- WHAT YOU HAVE TO DO
Reproduce nothing beyond the line containing "right shoulder: (432, 673)". From the first line of the data below down to it, copy each line exactly, without the pictures.
[RECORDED INFORMATION Boundary: Start]
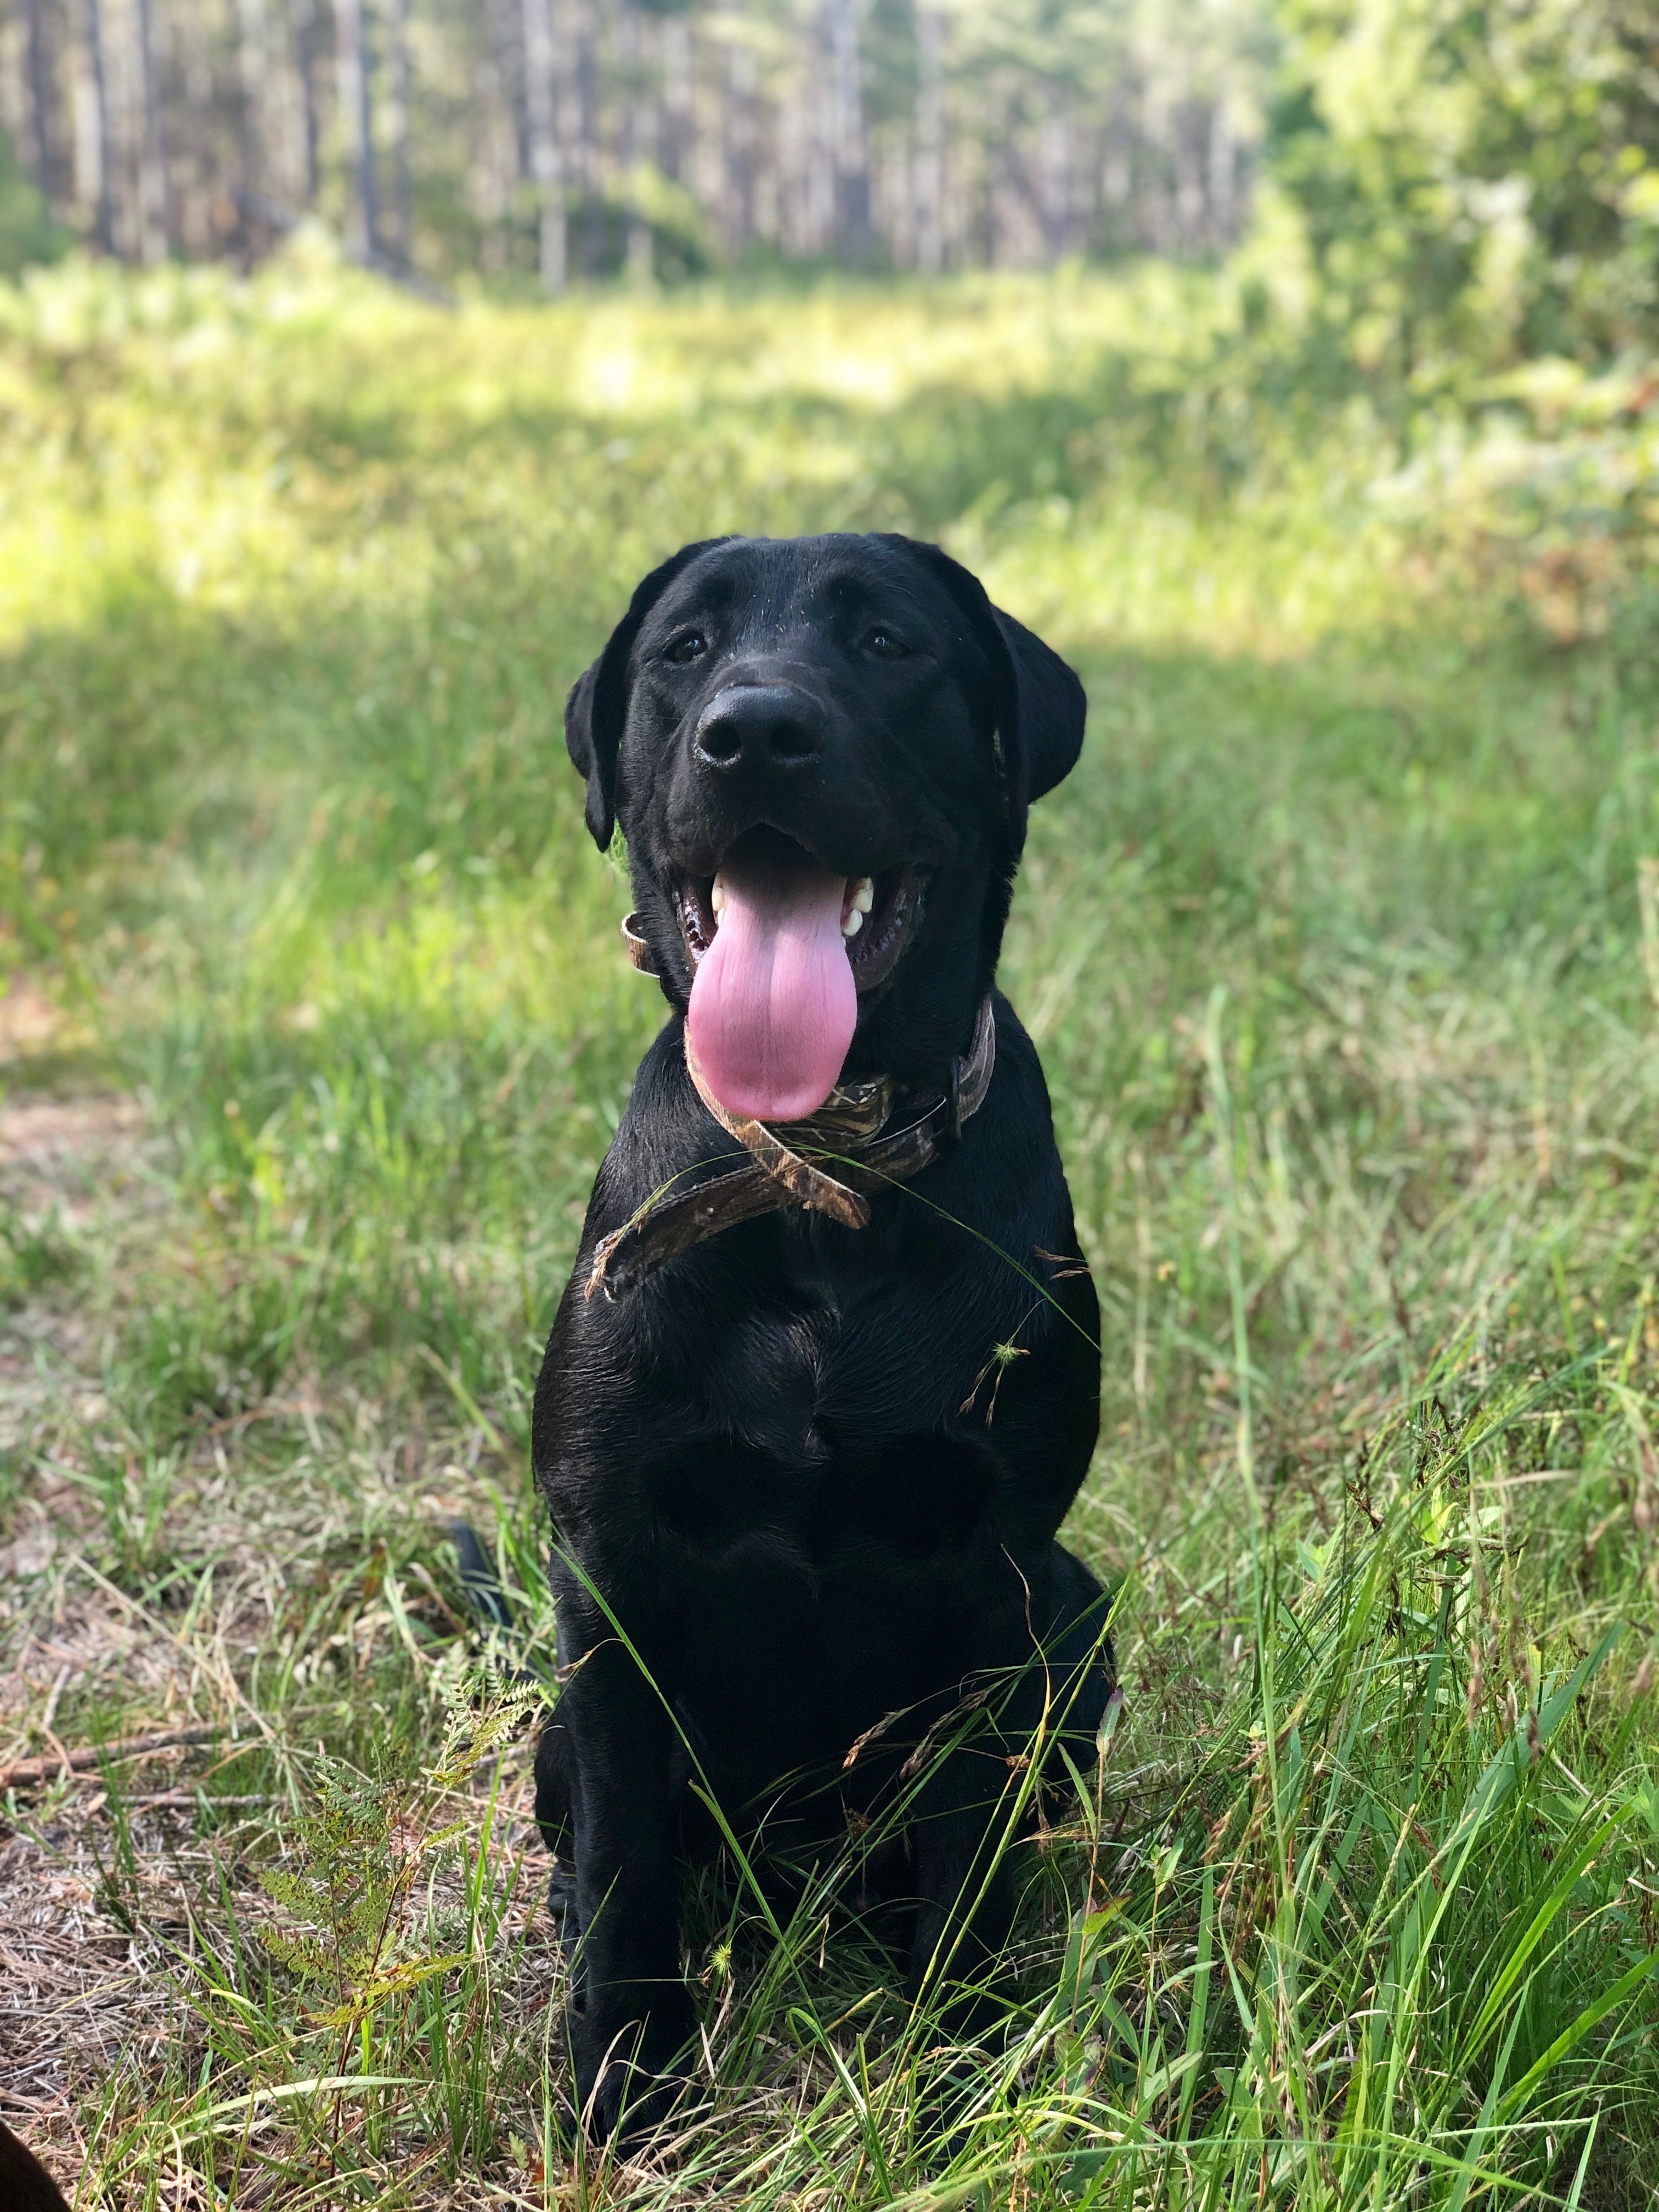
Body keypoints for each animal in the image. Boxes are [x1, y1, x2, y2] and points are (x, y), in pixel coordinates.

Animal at [535, 526, 1119, 2132]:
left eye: (886, 643)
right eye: (684, 651)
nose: (755, 732)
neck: (817, 1183)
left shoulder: (996, 1578)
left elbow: (966, 1864)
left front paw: (966, 2076)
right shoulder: (610, 1579)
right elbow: (624, 1857)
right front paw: (627, 2077)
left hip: (1082, 1618)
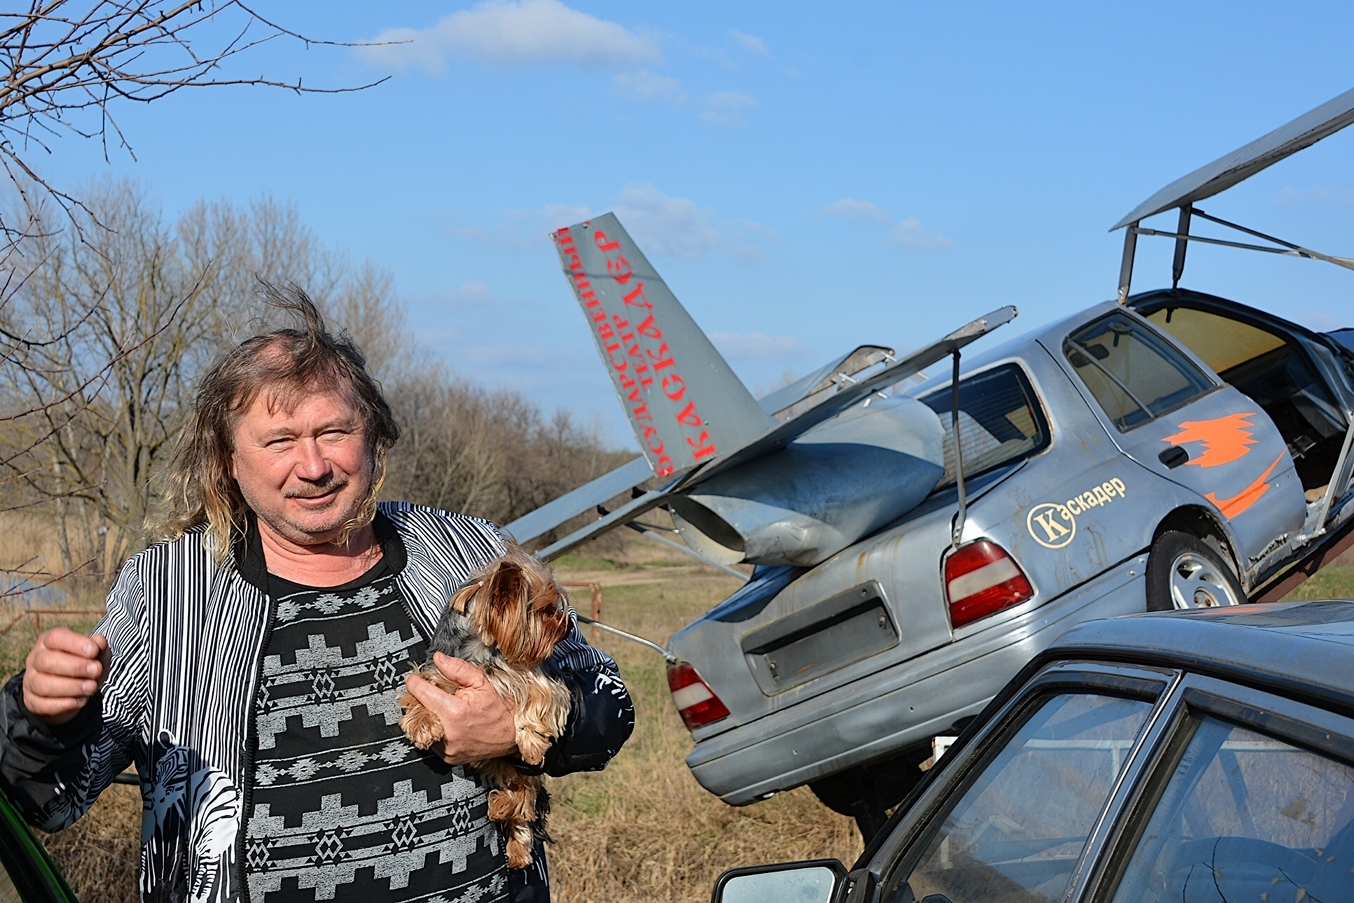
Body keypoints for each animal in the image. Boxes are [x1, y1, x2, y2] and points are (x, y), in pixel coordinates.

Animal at [398, 544, 574, 866]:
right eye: (545, 610)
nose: (566, 627)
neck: (481, 652)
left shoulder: (541, 682)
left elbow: (536, 702)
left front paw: (532, 744)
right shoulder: (432, 673)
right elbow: (418, 694)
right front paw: (422, 725)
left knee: (526, 801)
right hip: (499, 763)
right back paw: (503, 811)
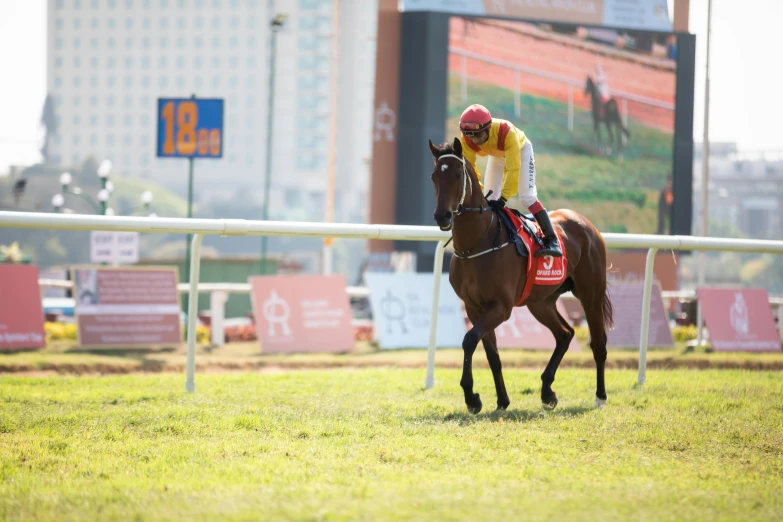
[RECORDED INFORMATION Boundary: End]
- FINISHED TASK
Body keypoints for each animal in the image. Boxes are [x1, y1, x2, y2] and points are (x, y), in pixel coordinates.

Animal at [535, 526, 1119, 2132]:
left eye: (886, 643)
right eye: (684, 651)
nose: (755, 732)
neck: (817, 1183)
left shoulder: (996, 1578)
left elbow: (966, 1864)
left front paw: (966, 2076)
right shoulder: (610, 1579)
right elbow: (624, 1857)
right front paw: (627, 2077)
left hip: (1082, 1618)
Body keypoints for each animal in the image. Boxes are [x1, y1, x2, y2] and points are (x, y), in pixel coordinates.

Animal at [398, 544, 574, 866]:
right eye: (545, 610)
nose: (566, 627)
neck: (481, 652)
left shoulder: (541, 682)
left elbow: (536, 702)
left front paw: (532, 744)
right shoulder: (432, 673)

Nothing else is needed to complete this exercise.